• JOB 1:
Answer these questions about the weight-loss forum thread, one answer per line, marked as the questions are.
(a) What weight does the opening post say its writer is back to?
(b) How much weight did Catseye lose this week?
(c) How many sizes does kyles say have been dropped?

╭─ DOCUMENT SEGMENT

Vacation is bad for weight loss...
I"m back to 148....


----------



## Catseye (Mar 5, 2005)

Only lost one pound this week.  Don't know why, maybe 'cuz I missed my Wednesday exercise session.  

And I want, no I need no I GOTTA HAVE SOME PEANUT M&Ms!!!!    

And, a friendly reminder:  This thread is for only for weekly weigh-in stats.  Any other diet chat oughtta go into its own thread.  Theng you very much.    


Cats


----------



## kyles (Mar 5, 2005)

I joined my gym at work, and do a one hour workout three times a week, and do mini ones twice a week in my lunch hour, and swim there times a week (this is the girl who was allergic to exercise)

My diet is low G I foods (oats, rye, minimal wheat, plenty of soy and heaps of fruit and vegetables) and staying away from fried foods. A treat every now and then is essential though!!!!

It's working so far, but finding clothes is a struggle, I've dropped a size and a half, and none of my tailored work pants fit, but I don't want to buy any new ones yet!!! I have got some flirty new exercise tops and a new pair of swimming togs/bathers/cozzie whatever, as i had an accident last week, I swam out of my bathers!!!! Very embarrassing!!!!


----------

╰─
╭─ DATA PROVIDED

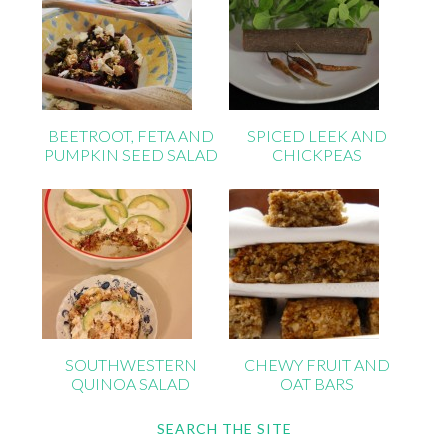
BEETROOT, FETA AND
SPICED LEEK AND
PUMPKIN SEED SALAD
CHICKPEAS
SOUTHWESTERN
CHEWY FRUIT AND
QUINOA SALAD
OAT BARS
SEARCH THE SITE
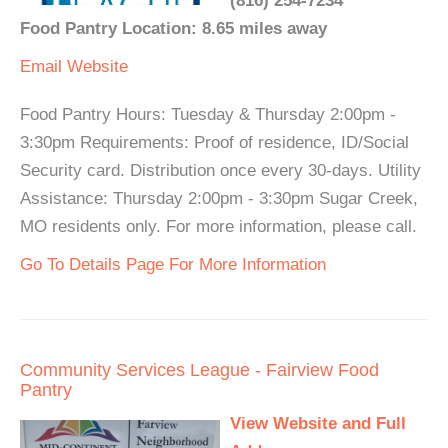
(816) 254-7234
Food Pantry Location: 8.65 miles away
Email
Website
Food Pantry Hours: Tuesday & Thursday 2:00pm -
3:30pm Requirements: Proof of residence, ID/Social
Security card. Distribution once every 30-days. Utility
Assistance: Thursday 2:00pm - 3:30pm Sugar Creek,
MO residents only. For more information, please call.
Go To Details Page For More Information
Community Services League - Fairview Food
Pantry
View Website and Full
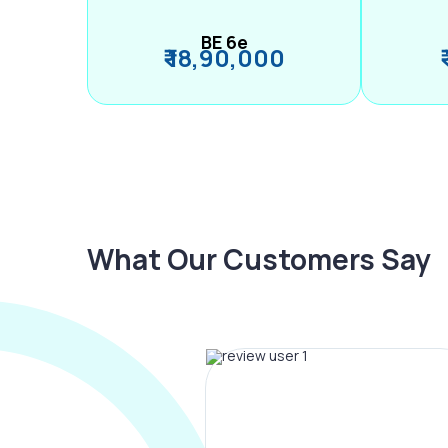
BE 6e
₹ 18,90,000
What Our Customers Say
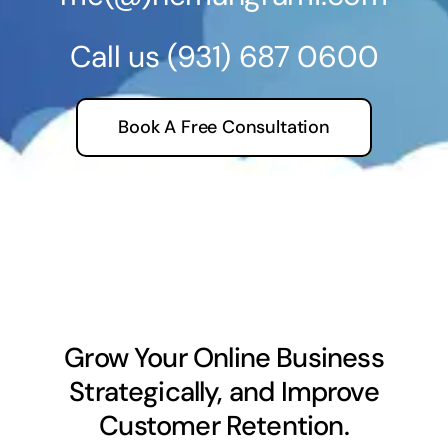
Call us
(931) 687 0600
Book A Free Consultation
Grow Your Online Business
Strategically, and Improve
Customer Retention.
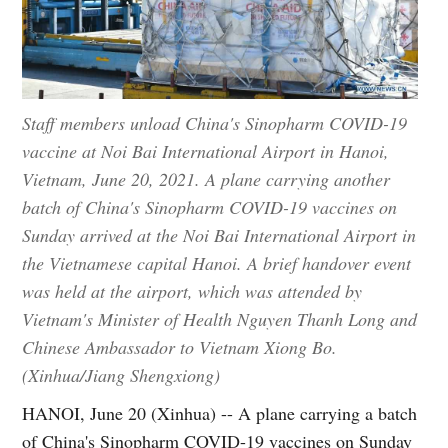
Staff members unload China's Sinopharm COVID-19
vaccine at Noi Bai International Airport in Hanoi,
Vietnam, June 20, 2021. A plane carrying another
batch of China's Sinopharm COVID-19 vaccines on
Sunday arrived at the Noi Bai International Airport in
the Vietnamese capital Hanoi. A brief handover event
was held at the airport, which was attended by
Vietnam's Minister of Health Nguyen Thanh Long and
Chinese Ambassador to Vietnam Xiong Bo.
(Xinhua/Jiang Shengxiong)
HANOI, June 20 (Xinhua) -- A plane carrying a batch
of China's Sinopharm COVID-19 vaccines on Sunday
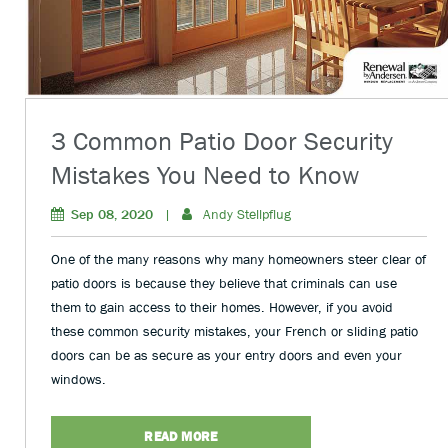
3 Common Patio Door Security
Mistakes You Need to Know
Sep 08, 2020
|
Andy Stellpflug
One of the many reasons why many homeowners steer clear of
patio doors is because they believe that criminals can use
them to gain access to their homes. However, if you avoid
these common security mistakes, your French or sliding patio
doors can be as secure as your entry doors and even your
windows.
READ MORE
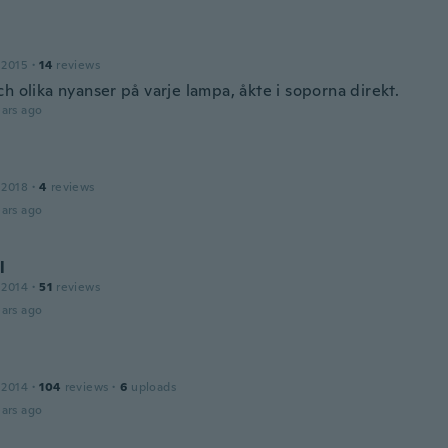
 2015
·
14
reviews
h olika nyanser på varje lampa, åkte i soporna direkt.
ars ago
 2018
·
4
reviews
ars ago
l
 2014
·
51
reviews
ars ago
 2014
·
104
reviews
·
6
uploads
ars ago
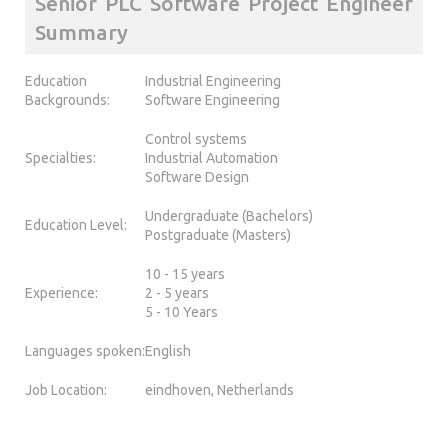
Senior PLC Software Project Engineer
Summary
Education
Industrial Engineering
Backgrounds:
Software Engineering
Control systems
Specialties:
Industrial Automation
Software Design
Undergraduate (Bachelors)
Education Level:
Postgraduate (Masters)
10 - 15 years
Experience:
2 - 5 years
5 - 10 Years
Languages spoken:
English
Job Location:
eindhoven, Netherlands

╰─

• JOB 2: Repeat the entries word for word, starting at the line that contains "Staff members unload" and continuing through the end of the entries, with both ends included. Leave the picture markers out of your copy.

• ANSWER SECTION 1:
(a) 148
(b) One pound
(c) A size and a half

• ANSWER SECTION 2:
Staff members unload China's Sinopharm COVID-19
vaccine at Noi Bai International Airport in Hanoi,
Vietnam, June 20, 2021. A plane carrying another
batch of China's Sinopharm COVID-19 vaccines on
Sunday arrived at the Noi Bai International Airport in
the Vietnamese capital Hanoi. A brief handover event
was held at the airport, which was attended by
Vietnam's Minister of Health Nguyen Thanh Long and
Chinese Ambassador to Vietnam Xiong Bo.
(Xinhua/Jiang Shengxiong)
HANOI, June 20 (Xinhua) -- A plane carrying a batch
of China's Sinopharm COVID-19 vaccines on Sunday
3 Common Patio Door Security
Mistakes You Need to Know
Sep 08, 2020
|
Andy Stellpflug
One of the many reasons why many homeowners steer clear of
patio doors is because they believe that criminals can use
them to gain access to their homes. However, if you avoid
these common security mistakes, your French or sliding patio
doors can be as secure as your entry doors and even your
windows.
READ MORE
 2015
·
14
reviews
h olika nyanser på varje lampa, åkte i soporna direkt.
ars ago
 2018
·
4
reviews
ars ago
l
 2014
·
51
reviews
ars ago
 2014
·
104
reviews
·
6
uploads
ars ago
Senior PLC Software Project Engineer
Summary
Education
Industrial Engineering
Backgrounds:
Software Engineering
Control systems
Specialties:
Industrial Automation
Software Design
Undergraduate (Bachelors)
Education Level:
Postgraduate (Masters)
10 - 15 years
Experience:
2 - 5 years
5 - 10 Years
Languages spoken:
English
Job Location:
eindhoven, Netherlands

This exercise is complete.